Records for processing Block Start

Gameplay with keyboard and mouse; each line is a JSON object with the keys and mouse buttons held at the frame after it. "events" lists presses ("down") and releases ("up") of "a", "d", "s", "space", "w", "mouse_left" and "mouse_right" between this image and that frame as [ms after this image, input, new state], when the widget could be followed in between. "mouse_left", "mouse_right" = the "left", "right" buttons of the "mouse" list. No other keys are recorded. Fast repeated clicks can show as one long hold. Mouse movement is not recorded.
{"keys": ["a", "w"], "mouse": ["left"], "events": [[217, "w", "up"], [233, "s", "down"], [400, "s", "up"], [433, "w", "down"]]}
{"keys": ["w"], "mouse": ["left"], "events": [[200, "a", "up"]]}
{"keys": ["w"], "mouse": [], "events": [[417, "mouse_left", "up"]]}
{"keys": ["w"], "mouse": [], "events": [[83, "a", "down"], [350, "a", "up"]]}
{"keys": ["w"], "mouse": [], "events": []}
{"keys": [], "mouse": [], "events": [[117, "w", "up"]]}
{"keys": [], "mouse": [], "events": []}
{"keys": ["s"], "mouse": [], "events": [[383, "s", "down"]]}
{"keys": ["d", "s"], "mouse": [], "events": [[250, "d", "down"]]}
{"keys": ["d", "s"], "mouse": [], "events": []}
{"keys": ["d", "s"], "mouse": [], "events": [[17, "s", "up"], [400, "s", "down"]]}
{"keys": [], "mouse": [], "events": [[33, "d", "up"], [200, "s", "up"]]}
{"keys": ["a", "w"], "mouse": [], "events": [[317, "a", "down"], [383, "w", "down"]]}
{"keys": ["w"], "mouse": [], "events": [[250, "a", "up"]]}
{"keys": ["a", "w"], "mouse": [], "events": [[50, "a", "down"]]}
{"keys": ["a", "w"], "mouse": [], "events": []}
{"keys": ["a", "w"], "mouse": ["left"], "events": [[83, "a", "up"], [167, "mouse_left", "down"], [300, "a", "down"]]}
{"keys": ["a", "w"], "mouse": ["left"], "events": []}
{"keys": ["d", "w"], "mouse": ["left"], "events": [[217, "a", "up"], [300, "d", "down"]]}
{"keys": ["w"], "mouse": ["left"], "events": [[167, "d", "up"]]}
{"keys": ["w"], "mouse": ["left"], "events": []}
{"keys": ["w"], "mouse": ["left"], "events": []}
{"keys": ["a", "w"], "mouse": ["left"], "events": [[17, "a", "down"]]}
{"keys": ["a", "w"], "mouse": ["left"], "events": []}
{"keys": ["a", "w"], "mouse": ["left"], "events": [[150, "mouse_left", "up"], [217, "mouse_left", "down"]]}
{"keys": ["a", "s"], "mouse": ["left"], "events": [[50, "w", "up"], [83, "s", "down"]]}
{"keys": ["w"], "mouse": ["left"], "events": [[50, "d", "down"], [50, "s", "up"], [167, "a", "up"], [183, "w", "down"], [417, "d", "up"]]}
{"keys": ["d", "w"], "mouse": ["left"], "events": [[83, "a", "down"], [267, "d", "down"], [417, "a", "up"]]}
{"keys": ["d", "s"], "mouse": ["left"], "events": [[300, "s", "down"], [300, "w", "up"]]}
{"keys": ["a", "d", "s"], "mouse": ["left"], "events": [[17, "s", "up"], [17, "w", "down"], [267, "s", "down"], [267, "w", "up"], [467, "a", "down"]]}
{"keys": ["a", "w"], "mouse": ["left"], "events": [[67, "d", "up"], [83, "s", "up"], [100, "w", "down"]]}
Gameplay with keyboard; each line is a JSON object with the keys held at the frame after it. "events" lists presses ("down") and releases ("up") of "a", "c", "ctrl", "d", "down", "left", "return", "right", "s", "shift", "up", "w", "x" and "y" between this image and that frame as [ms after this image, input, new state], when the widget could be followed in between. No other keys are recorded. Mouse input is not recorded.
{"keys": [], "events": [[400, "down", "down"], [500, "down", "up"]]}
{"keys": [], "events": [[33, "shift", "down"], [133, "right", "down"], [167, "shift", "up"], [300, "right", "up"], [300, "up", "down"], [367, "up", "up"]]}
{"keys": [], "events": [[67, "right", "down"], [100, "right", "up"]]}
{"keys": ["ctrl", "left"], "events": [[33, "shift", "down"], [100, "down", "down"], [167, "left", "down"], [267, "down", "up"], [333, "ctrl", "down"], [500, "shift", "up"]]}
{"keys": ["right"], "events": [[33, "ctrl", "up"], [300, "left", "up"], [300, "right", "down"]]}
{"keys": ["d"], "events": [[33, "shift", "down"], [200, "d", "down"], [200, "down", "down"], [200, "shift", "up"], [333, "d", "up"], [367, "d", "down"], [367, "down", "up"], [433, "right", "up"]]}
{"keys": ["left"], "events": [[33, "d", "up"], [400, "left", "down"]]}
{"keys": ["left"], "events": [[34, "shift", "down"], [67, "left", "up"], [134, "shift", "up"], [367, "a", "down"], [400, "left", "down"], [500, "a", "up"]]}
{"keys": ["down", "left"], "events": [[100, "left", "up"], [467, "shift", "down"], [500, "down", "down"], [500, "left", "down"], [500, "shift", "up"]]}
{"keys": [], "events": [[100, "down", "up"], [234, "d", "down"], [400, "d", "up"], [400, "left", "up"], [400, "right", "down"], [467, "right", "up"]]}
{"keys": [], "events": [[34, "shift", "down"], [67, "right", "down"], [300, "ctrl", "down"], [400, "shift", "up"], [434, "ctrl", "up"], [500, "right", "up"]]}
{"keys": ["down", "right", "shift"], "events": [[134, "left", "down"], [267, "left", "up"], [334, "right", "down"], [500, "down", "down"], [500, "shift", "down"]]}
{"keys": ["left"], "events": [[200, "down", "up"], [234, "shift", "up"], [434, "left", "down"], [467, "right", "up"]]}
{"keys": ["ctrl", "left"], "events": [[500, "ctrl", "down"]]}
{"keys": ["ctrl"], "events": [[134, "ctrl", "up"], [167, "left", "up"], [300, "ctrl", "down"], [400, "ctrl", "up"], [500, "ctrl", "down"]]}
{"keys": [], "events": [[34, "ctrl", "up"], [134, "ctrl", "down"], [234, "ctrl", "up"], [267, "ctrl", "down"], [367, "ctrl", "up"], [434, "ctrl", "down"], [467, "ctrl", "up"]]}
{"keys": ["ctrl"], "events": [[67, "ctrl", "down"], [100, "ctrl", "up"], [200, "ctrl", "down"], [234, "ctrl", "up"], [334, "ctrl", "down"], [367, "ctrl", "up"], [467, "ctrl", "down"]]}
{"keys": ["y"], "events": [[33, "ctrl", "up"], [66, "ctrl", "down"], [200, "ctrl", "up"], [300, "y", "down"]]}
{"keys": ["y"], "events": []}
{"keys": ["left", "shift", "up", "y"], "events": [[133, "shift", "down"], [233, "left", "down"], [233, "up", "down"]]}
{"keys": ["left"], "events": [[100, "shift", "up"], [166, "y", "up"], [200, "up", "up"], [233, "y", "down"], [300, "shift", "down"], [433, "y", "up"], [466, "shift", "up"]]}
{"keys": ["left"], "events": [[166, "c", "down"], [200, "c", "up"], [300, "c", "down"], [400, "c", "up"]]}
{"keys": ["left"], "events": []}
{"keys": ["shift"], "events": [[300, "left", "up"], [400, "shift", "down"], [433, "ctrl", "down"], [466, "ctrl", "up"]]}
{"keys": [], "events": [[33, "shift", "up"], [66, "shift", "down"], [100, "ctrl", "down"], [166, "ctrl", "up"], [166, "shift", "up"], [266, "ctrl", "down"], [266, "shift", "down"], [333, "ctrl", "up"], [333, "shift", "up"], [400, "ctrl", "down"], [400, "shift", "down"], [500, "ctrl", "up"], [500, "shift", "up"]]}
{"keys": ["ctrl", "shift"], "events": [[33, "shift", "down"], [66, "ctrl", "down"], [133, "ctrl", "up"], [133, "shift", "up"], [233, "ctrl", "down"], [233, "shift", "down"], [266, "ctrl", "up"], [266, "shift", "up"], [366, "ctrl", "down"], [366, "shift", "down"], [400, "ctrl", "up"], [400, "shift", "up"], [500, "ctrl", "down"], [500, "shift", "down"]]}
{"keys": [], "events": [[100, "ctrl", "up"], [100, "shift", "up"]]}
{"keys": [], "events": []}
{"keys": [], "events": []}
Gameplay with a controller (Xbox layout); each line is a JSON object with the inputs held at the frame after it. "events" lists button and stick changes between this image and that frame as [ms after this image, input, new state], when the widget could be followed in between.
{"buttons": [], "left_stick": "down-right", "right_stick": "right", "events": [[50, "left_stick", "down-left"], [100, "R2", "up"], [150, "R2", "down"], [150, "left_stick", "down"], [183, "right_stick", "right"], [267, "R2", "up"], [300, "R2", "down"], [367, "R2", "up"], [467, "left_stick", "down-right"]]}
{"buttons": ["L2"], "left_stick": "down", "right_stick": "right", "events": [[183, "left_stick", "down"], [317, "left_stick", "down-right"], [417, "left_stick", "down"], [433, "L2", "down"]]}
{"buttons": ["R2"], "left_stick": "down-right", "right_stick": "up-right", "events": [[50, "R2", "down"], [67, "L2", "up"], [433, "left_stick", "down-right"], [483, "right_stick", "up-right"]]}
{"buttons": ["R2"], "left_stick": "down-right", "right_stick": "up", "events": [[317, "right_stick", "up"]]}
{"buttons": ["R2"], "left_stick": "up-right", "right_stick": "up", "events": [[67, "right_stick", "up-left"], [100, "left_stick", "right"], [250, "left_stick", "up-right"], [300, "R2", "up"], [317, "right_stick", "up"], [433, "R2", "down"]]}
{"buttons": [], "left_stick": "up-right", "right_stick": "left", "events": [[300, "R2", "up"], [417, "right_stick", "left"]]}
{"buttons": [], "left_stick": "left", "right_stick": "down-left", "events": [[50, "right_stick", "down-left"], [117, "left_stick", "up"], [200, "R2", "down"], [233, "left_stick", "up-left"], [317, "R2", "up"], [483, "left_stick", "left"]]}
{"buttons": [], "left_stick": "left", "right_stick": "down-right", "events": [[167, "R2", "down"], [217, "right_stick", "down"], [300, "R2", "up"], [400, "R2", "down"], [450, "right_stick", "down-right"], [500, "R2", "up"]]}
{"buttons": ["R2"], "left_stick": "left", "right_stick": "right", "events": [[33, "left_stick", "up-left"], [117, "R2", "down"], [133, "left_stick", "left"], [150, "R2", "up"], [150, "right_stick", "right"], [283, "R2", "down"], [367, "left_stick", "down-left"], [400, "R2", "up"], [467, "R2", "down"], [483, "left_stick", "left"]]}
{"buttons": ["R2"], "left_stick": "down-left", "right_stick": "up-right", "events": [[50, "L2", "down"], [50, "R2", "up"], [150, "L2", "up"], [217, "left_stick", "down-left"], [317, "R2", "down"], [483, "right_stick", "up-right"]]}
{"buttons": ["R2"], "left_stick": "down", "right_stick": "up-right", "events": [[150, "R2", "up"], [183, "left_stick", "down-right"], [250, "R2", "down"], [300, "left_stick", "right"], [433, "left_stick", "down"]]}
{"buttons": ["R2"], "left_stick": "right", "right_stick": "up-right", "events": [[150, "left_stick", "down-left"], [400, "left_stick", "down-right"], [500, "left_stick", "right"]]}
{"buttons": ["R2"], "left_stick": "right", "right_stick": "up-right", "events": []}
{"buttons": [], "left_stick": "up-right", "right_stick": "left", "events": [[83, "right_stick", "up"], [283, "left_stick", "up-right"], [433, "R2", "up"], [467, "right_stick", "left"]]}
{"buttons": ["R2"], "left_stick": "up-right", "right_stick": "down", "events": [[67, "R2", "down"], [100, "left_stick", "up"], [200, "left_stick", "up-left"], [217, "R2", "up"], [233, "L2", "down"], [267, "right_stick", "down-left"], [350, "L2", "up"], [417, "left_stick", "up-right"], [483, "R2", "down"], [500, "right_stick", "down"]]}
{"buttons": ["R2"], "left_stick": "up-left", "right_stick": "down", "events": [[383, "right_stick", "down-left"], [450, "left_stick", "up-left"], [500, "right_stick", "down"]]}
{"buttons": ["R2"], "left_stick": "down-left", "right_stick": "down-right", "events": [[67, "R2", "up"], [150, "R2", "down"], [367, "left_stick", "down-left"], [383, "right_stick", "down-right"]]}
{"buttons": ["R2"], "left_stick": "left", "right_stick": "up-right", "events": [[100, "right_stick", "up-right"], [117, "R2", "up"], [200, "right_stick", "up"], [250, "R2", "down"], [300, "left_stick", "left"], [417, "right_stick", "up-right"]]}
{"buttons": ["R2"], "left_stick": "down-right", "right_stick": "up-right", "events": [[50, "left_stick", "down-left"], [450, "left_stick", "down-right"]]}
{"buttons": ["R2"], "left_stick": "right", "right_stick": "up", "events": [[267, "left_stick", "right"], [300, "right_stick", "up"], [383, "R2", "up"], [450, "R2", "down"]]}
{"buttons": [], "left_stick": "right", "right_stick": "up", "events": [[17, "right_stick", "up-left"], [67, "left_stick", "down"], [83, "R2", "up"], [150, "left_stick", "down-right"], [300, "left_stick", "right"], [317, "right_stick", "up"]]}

Records for processing Block End

The task -> Reply with nothing but the number of lines in the entries above that hold the string "Gameplay".

Answer section -> 3